*** Opening of Data supplied ***
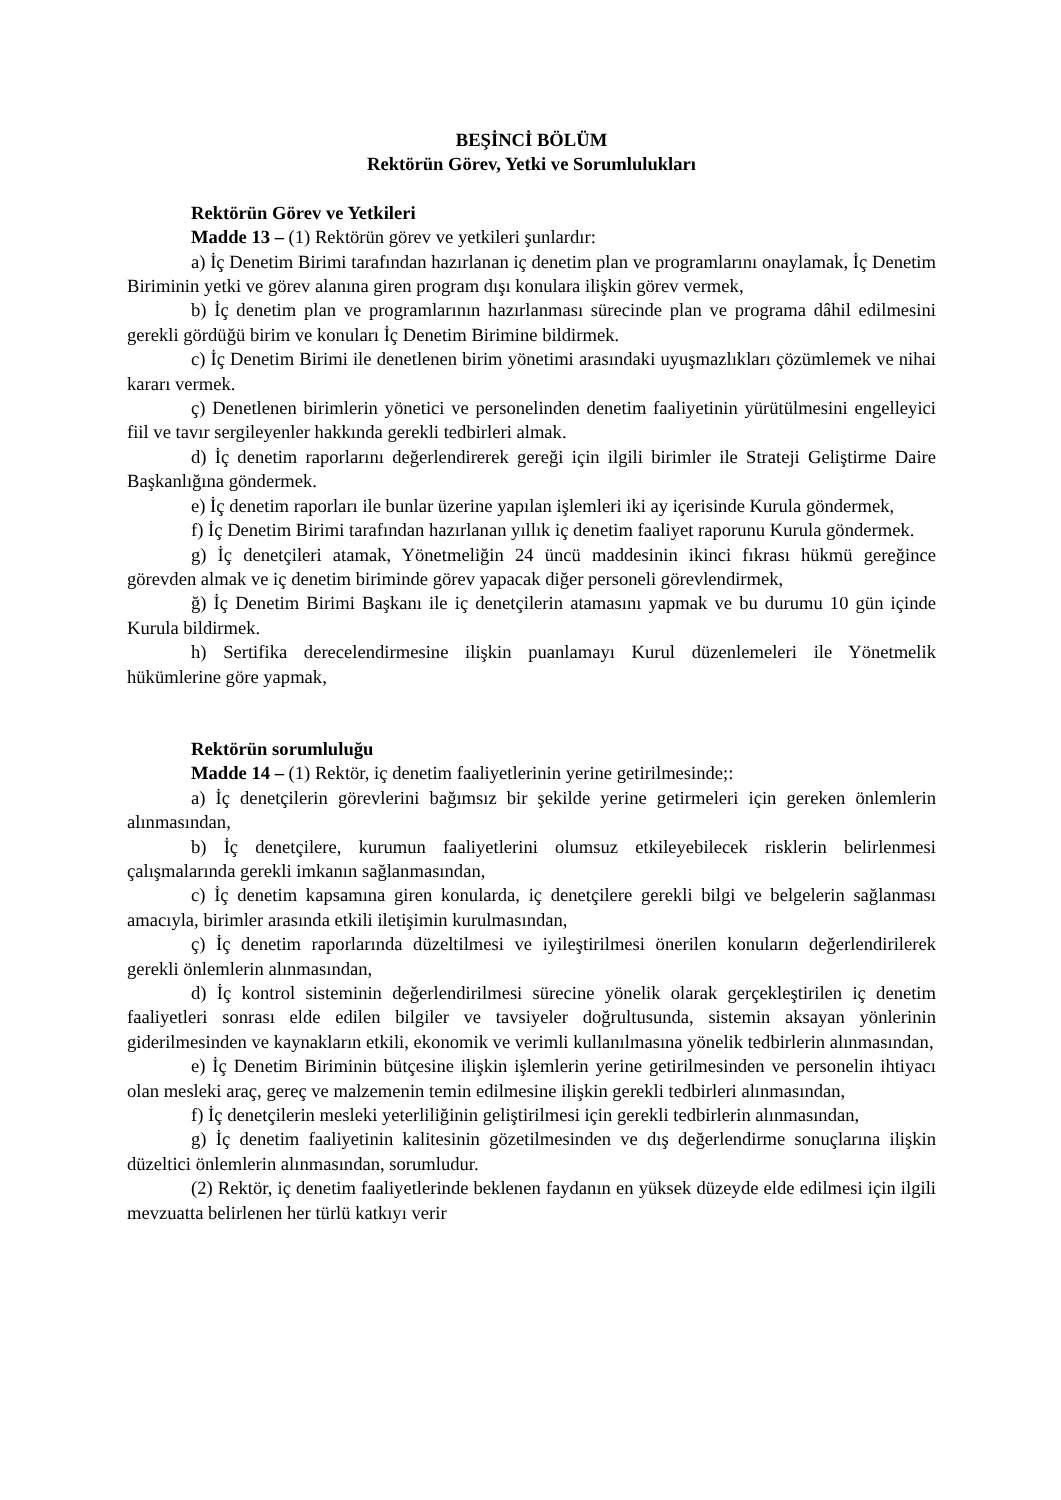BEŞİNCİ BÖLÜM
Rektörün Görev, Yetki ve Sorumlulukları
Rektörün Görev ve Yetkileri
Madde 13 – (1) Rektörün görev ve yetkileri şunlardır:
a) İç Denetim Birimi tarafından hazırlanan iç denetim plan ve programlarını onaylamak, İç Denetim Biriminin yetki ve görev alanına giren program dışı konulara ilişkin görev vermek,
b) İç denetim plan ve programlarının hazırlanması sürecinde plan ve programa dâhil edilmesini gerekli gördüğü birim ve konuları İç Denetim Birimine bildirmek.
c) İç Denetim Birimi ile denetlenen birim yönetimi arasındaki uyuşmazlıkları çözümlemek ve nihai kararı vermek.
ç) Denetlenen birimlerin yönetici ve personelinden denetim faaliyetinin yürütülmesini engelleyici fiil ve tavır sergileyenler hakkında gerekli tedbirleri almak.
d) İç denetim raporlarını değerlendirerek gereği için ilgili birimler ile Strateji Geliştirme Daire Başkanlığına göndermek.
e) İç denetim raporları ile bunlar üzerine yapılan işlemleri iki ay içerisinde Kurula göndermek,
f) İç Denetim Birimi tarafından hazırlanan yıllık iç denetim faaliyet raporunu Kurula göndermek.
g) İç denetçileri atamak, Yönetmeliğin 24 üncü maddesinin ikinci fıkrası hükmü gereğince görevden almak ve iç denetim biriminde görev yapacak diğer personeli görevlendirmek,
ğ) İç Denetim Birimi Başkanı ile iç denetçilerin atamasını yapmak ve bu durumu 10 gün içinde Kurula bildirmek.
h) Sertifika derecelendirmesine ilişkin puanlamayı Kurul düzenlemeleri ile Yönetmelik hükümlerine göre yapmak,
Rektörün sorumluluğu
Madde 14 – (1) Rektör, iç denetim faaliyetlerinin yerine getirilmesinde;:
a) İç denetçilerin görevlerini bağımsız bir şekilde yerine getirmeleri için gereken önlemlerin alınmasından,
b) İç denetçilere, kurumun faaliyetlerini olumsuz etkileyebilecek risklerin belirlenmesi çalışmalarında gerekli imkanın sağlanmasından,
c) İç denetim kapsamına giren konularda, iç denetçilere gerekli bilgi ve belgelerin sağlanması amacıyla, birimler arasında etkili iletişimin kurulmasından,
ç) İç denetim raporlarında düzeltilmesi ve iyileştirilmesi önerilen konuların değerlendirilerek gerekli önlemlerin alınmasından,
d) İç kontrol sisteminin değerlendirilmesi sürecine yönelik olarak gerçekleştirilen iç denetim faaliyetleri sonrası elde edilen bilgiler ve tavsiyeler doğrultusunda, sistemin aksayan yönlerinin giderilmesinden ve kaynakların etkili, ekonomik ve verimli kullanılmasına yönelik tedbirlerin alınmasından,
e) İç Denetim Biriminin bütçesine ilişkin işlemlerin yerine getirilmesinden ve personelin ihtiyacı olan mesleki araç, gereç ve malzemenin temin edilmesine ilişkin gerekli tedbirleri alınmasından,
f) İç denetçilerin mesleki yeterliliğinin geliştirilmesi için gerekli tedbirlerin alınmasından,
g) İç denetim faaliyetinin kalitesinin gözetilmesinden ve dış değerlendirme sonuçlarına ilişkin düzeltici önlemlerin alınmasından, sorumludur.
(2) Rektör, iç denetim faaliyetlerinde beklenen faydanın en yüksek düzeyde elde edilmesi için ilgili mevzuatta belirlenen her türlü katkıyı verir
*** Close of Data supplied ***
- [What to produce]
Every line from the first line of the entries above through the line with "b) İç denetim" must be repeated exactly, and pictures must not be.

- [Reply to the exercise]
BEŞİNCİ BÖLÜM
Rektörün Görev, Yetki ve Sorumlulukları
Rektörün Görev ve Yetkileri
Madde 13 – (1) Rektörün görev ve yetkileri şunlardır:
a) İç Denetim Birimi tarafından hazırlanan iç denetim plan ve programlarını onaylamak, İç Denetim Biriminin yetki ve görev alanına giren program dışı konulara ilişkin görev vermek,
b) İç denetim plan ve programlarının hazırlanması sürecinde plan ve programa dâhil edilmesini gerekli gördüğü birim ve konuları İç Denetim Birimine bildirmek.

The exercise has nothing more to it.